MATERIAL FOR THE TASK:
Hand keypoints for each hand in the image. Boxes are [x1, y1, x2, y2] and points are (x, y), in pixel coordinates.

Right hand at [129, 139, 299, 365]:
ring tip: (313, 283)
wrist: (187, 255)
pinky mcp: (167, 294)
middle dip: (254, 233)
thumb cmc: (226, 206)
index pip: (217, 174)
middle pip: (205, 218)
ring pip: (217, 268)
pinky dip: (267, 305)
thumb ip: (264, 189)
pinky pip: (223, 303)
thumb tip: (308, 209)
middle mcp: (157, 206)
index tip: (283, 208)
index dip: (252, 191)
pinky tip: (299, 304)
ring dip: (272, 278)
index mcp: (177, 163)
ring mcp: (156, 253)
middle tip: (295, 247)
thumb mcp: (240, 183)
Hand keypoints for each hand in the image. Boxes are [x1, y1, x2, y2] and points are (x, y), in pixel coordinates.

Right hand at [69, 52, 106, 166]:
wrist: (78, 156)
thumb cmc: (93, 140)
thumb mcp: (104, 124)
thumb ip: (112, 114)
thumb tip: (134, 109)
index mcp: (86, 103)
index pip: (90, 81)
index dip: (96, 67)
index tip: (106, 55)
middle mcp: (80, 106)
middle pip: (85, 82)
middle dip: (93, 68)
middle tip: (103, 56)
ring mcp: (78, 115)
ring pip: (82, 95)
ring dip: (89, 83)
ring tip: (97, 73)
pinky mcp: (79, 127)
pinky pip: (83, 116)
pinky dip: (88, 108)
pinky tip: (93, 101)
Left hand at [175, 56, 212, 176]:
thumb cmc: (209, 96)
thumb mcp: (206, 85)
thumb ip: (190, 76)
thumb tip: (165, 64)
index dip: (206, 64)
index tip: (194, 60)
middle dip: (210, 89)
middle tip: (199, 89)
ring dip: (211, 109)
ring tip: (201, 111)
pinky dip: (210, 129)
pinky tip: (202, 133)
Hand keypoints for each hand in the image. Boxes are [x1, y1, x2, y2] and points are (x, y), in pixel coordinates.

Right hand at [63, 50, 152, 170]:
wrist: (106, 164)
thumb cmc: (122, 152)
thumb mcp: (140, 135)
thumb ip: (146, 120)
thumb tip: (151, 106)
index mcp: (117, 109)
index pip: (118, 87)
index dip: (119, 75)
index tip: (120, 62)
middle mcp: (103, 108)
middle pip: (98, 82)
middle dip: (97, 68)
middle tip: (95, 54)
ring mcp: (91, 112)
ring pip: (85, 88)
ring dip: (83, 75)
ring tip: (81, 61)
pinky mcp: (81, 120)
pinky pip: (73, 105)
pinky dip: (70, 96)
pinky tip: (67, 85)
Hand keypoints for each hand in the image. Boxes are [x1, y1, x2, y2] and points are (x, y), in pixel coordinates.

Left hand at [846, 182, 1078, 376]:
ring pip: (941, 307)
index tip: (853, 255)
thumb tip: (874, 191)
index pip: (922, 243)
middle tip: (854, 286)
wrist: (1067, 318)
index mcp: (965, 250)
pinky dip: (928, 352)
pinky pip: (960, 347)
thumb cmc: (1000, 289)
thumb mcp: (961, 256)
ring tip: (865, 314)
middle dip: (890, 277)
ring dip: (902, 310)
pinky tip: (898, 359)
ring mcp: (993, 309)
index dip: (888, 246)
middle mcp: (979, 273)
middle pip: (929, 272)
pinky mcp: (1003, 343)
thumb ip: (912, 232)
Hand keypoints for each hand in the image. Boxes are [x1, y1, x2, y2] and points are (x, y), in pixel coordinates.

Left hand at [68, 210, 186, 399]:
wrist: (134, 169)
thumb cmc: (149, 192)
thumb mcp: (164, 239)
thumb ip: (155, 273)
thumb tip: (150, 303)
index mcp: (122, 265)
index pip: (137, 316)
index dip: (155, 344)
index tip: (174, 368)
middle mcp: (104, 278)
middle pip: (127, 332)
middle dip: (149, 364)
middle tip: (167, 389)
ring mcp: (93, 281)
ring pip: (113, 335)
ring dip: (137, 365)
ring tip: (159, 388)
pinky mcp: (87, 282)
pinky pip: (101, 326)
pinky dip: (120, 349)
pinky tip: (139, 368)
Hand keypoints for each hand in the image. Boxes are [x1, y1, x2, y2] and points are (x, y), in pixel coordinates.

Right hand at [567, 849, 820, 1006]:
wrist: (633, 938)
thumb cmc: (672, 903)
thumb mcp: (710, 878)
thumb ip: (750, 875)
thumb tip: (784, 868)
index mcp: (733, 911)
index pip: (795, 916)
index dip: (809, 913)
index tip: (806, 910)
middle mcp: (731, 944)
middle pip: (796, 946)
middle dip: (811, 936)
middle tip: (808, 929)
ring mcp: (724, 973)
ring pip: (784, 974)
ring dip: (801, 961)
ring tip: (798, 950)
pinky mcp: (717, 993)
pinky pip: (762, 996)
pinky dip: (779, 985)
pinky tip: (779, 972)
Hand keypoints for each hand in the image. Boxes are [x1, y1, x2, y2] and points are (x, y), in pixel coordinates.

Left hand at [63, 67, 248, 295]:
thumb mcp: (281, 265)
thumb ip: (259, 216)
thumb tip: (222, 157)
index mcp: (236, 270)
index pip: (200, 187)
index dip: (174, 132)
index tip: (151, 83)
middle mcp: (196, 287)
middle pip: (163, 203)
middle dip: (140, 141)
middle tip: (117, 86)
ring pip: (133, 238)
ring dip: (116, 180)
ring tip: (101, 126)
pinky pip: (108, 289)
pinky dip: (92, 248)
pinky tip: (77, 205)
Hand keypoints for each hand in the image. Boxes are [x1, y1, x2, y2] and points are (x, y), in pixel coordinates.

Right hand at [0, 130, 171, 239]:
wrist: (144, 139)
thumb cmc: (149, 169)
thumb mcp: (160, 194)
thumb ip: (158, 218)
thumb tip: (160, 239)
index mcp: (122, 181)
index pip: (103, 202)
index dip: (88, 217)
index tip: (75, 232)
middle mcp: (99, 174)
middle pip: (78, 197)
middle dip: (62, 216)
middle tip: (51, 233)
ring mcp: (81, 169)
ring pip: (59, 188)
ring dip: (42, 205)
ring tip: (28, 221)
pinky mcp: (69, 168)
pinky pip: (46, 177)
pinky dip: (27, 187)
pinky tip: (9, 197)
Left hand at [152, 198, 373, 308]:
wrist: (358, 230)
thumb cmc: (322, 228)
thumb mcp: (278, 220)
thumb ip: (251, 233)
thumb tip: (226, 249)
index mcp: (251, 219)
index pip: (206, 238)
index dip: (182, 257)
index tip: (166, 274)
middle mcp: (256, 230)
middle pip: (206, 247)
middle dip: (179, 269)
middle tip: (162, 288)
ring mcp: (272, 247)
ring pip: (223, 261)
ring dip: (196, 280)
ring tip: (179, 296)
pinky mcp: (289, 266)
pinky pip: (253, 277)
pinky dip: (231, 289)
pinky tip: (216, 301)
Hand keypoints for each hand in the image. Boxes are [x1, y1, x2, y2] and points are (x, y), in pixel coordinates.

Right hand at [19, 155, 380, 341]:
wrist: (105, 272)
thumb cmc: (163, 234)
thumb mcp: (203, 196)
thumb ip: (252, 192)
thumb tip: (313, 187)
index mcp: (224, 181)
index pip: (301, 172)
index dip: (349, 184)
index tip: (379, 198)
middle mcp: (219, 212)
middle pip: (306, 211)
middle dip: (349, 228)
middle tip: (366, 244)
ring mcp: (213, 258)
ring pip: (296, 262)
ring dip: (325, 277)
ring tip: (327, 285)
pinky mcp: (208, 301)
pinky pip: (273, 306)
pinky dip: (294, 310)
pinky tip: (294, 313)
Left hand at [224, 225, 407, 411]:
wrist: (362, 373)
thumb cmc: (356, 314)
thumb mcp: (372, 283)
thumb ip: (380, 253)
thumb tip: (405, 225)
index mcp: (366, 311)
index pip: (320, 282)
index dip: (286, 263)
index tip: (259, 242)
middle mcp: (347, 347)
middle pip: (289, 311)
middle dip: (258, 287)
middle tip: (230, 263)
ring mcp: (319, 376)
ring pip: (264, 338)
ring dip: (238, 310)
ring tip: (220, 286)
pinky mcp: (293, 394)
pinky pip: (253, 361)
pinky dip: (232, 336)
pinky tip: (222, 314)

INSTRUCTIONS TO FOLLOW: Each line in the listing above that contains "Right" should be copied.

ANSWER BELOW:
Right hand at [129, 139, 299, 365]:
Right hand at [69, 52, 106, 166]:
Right hand at [63, 50, 152, 170]:
Right hand at [567, 849, 820, 1006]:
Right hand at [0, 130, 171, 239]:
Right hand at [19, 155, 380, 341]:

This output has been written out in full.